In the evening Vodafone took us out to a fancy restaurant where we had very good food and drinks.
Thursday. Not much to report from the meeting today, the most interesting event being an impromptu break when a helicopter landed across the river from our conference room. Still, we addressed some major issues.
While watching CNN tonight (BBC World was available on Monday and Tuesday but for some reason the channel went dead here some time on Wednesday) I saw an advert which seemed quite insane. It was a spot for CNN.com, the Web site. The screenshots clearly used IE, though — despite the fact that CNN.com is part of a company that itself provides at least two browsers (AOL and Netscape), and has funded the development of at least four more (Firefox, Seamonkey, Camino, and the Netscape-branded Firefox). The funniest thing, though, is that you can see a Netscape link in the screenshot. If employees of the company itself can't take the time to download the browser to use it in its own advertising material, how can they expect anyone else to do so?
Friday. Dean and I met for an hour or two this morning to talk about my SVG last call comments. A very productive discussion at a Starbucks.
In the afternoon I walked around Düsseldorf looking for board games. I found plenty of shops selling them, but none of them had any of the games I wanted, sadly. I also found several shops selling Märklin stock, which is cool; Obviously Märklin is bigger in its home country than in the rest of the world.
I did make one purchase, though, SG-1 Season 7. I've been waiting for that to come out for months. It's a different box set format than my other seasons, and there is a chance the menus might be in German, but so long as the special features haven't been dubbed I don't think I really care. I'm assuming it isn't out in Oslo yet. It wasn't available when I left on Monday.
I was tempted to also buy a portable DVD player to watch the episodes on the flight. I saw several for under ~400, but unfortunately I didn't have enough cash left (and still lack a credit card). Probably a good thing.
Düsseldorf isn't that pretty, although its old town is ok. On par with Oslo. After walking around enough that my feet threatened to go on strike I took the subway and the train to the airport. It's boring with no particularly interesting shops, but on the plus side it has comfortable seating, is reasonably clean, and mostly quiet.
Sadly the signs depicting cigarettes with a red line diagonally bisecting them don't seem to mean the same thing in Germany as in Norway.
My reading material for the flight is a book I got for my birthday a few weeks ago, Café-crime àChampel. It's a crime novel based in Geneva, my home town. I like what I've read so far, but that's not much, as this week has been pretty busy.
A few hours later...
Unfortunately, I just finished the book and I'm still at Düsseldorf, so I don't know what I'll be doing on the flight. Good book. Quote:
— Ce n'est pas possible! dit-il. Ce n'est pas croyable! On
ne trouve de telles coïncidences que dans les livres!

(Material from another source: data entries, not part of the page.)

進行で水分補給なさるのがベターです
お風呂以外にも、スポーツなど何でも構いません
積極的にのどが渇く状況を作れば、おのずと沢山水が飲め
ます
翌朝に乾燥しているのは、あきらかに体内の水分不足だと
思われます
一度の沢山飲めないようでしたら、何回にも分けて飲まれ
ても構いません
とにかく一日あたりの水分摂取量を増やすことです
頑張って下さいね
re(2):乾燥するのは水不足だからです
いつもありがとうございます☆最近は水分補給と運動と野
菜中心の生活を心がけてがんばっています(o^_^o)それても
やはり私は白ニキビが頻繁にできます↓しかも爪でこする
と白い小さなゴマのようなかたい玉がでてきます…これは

I know, it's not really funny, but it was so out of character for the book that I laughed out loud, much to the consternation of the people around me in the waiting lounge.
I'm starting to think I should spend less time in airports. I just got polled for a consumer survey for the second time in the last year. They didn't even really ask me any interesting questions, I don't know what information they were trying to obtain.